Messrs Korra and Associates (“IP”) was named as the Third Defendant in a writ filed by a Claimant who claimed that the IP was involved in a conspiracy to defeat the execution of an arbitration award against the First Defendant.

It all started when the IP acted for the Second Defendant to purchase a few properties from the First Defendant. However, it was not known to either the IP or the Second Defendant that the Claimant was awarded with damages from an arbitration proceeding between the Claimant and the First Defendant.

A few years earlier, the Claimant obtained an arbitration award of RM1,000,000 in relation to a land dispute with the First Defendant. The Claimant made an application to the High Court to enforce the arbitral award against the First Defendant and it was allowed.
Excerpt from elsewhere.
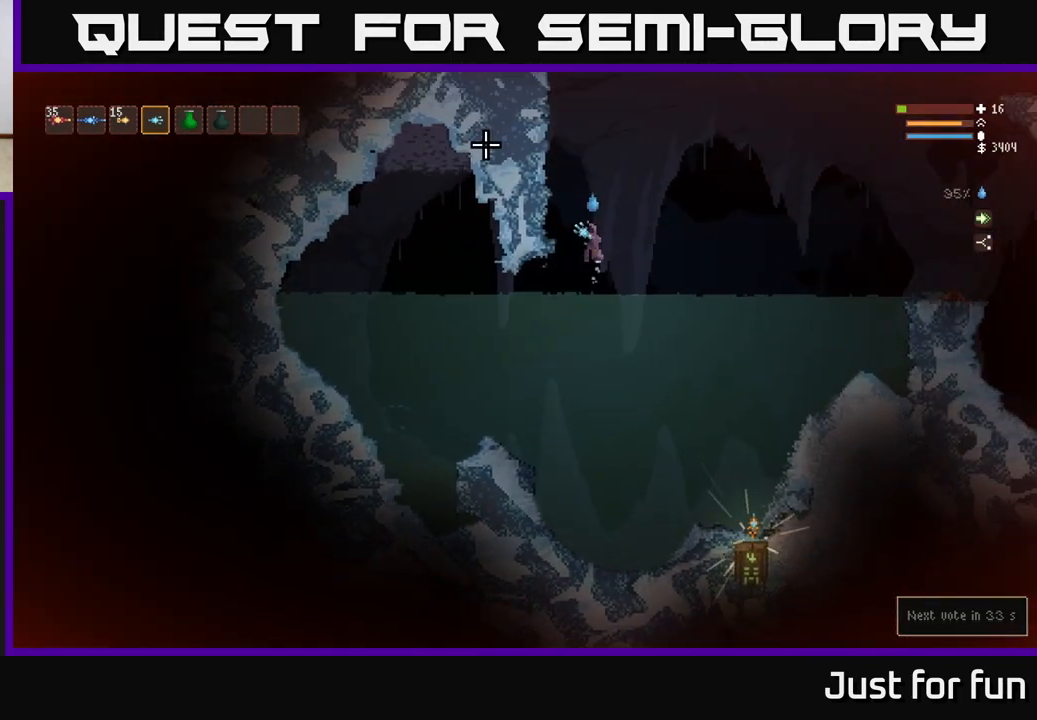
{"buttons": ["L2"], "left_stick": "center", "right_stick": "up-left", "events": []}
However, before the Claimant could enforce the award, the First Defendant sold a few parcels of land which were not recorded in the audited accounts to the Second Defendant. The Claimant alleged that the disposal of lands will affect their ability to recover the damages under the arbitral award. The Claimant filed a writ and alleged that the First Defendant, the Second Defendant and the IP had conspired to dissipate the lands in order to defeat the arbitral award granted to the Claimant.

Note: The land which the Second Defendant purchased from the First Defendant was never part of the land dispute.

In reviewing the IP’s risk management processes to determine if their original Base Excess should be reinstated, the Insurer found the following:
 
  • The checklist employed by the IP for their conveyancing files were very comprehensive and in accordance with the basic conveyancing checklist suggested by Bar Council.
  • The checklist included critical timelines such as date of the SPA, completion date of the SPA, submission of real property gains tax returns with the Inland Revenue Board, payment of the differential sum for the purchaser, receipt of the redemption statement from the Vendor’s financier, release of the redemption sum to the Vendor’s financier, release of the loan sum by the Purchaser’s financier and payment of the balance purchase price to the Vendor.
  • From the checklists, the Insurer was able to ascertain that the IP was diligent and cautious in the manner they had handled the transaction since the IP kept track of crucial dates and processes.